__PASSAGE FOR REVIEW__
Telematics firm is also launching smartphone app with parent company LexisNexis in the US
Telematics provider Wunelli is looking to partner with motor manufacturers following its acquisition by global data house LexisNexis.
Wunelli managing director Penny Searles said the move would help the companies take advantage of an emerging area of the telematics marketplace – connected cars.
“We are trying to build relationships with the motor manufacturers to ensure that when that data is available from connected cars that we have access to it and we can validate and distribute it for our insurers,” she said. “Where we are going to be utilising that LexisNexis relationship is the reputation, because motor manufacturers need a big company to work with. They would not have been interested in the small company that Wunelli was.”
Searles said that partnering with the motor manufacturers would allow Wunelli to provide its insurer clients with data to improve customer satisfaction and increase underwriting profitability.
“There are already over one million cars in Europe with connected data available,” she said. “If that data is available in the event of a crash, we need to find a way to access it, not only to enhance the experience for the customer, but to reduce the loss ratios.”
Searles also said that the acquisition by LexisNexis had opened up new opportunities for both companies that could not have existed if the purchase had not gone ahead.
This has led to Wunelli staff working in conjunction with LexisNexis staff on a Chinese project, as well as US clients of LexisNexis declaring interest in Wunelli smartphone telematics apps.
LexisNexis Risk Solutions senior vice president and general manager auto insurance Ash Hassib said: “We don’t have an app as sophisticated as [the Wunelli one] in the US and we would like to introduce that into the market. We have already received significant interest from the US insurers to try this app, because it eliminates the need for a device. This brings the cost down and it is maintenance-free.”

(Remote sensing detection data)
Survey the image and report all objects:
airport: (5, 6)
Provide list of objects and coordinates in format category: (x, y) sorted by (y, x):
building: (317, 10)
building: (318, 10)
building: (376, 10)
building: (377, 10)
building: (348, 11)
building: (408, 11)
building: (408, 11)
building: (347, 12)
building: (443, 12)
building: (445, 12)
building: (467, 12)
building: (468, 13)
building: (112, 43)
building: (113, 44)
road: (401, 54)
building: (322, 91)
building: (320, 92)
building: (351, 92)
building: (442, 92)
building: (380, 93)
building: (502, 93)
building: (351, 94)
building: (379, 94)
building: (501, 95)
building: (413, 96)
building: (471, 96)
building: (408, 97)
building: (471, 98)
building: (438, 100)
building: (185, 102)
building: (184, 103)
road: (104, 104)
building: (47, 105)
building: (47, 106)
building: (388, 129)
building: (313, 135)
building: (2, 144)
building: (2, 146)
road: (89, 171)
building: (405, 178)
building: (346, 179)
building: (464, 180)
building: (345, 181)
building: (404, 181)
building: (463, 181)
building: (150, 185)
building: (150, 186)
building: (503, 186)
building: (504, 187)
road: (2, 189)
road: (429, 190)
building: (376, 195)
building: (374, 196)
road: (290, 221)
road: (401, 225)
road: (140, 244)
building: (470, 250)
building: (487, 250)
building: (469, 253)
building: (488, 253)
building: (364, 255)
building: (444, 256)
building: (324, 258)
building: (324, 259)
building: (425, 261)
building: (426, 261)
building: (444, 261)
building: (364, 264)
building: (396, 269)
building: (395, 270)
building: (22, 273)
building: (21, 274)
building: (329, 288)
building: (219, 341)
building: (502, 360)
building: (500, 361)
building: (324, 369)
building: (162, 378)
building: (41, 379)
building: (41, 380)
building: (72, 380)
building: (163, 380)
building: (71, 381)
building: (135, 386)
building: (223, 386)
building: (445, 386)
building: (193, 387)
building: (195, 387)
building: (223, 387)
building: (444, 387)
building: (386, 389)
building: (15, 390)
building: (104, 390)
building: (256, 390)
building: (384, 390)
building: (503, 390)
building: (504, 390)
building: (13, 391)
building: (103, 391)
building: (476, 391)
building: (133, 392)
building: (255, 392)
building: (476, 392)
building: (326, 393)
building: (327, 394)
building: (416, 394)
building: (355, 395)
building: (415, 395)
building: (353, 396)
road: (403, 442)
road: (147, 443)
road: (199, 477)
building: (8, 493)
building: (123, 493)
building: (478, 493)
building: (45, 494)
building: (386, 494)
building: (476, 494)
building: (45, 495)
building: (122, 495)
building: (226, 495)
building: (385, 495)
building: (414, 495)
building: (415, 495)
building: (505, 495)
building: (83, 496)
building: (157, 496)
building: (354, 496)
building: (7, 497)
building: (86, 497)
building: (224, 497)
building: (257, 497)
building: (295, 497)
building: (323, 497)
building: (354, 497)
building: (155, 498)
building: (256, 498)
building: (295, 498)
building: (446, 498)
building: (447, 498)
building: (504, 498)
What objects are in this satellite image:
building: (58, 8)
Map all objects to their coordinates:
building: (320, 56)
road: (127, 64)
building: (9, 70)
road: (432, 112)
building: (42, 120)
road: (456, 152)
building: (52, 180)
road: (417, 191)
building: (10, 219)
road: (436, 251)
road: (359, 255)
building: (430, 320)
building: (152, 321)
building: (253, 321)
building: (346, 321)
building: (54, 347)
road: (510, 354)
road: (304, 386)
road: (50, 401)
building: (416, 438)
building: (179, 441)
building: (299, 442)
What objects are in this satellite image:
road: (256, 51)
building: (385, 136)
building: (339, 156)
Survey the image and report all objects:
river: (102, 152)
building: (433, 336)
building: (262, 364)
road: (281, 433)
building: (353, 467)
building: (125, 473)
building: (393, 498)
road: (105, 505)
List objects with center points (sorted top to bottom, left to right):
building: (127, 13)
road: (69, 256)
* * *
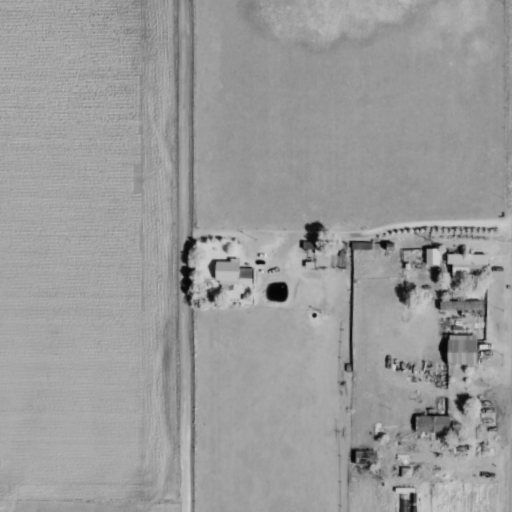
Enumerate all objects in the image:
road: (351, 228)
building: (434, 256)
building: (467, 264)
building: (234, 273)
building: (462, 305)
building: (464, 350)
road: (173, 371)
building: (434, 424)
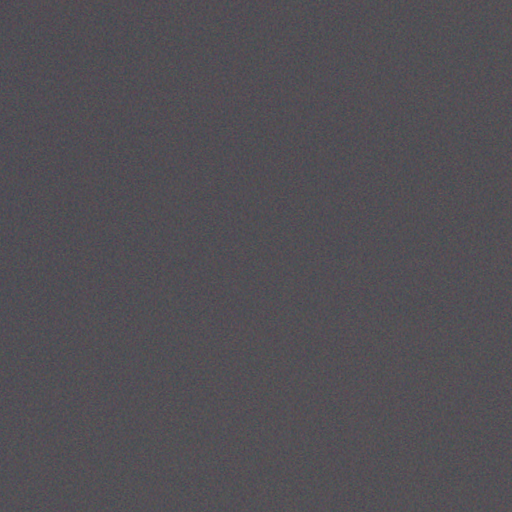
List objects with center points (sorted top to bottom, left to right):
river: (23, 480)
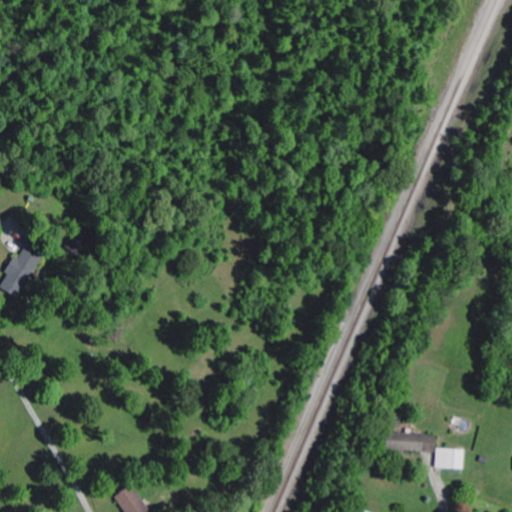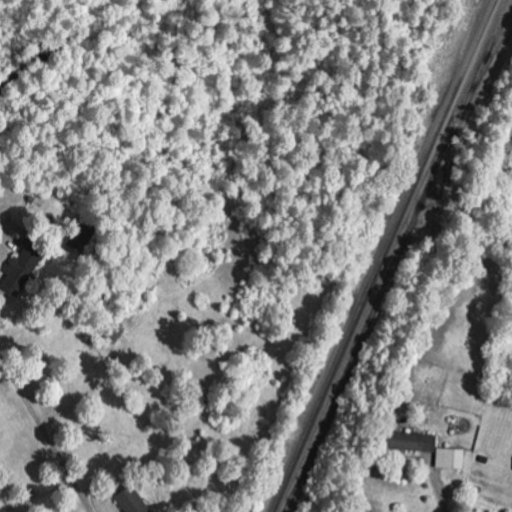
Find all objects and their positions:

__EXERCISE OBJECTIVE__
Write out the Wunelli article word for word, everything from "Searles said that" down to "increase underwriting profitability.". None of the items are needed for this.

__ANSWER TO THIS EXERCISE__
Searles said that partnering with the motor manufacturers would allow Wunelli to provide its insurer clients with data to improve customer satisfaction and increase underwriting profitability.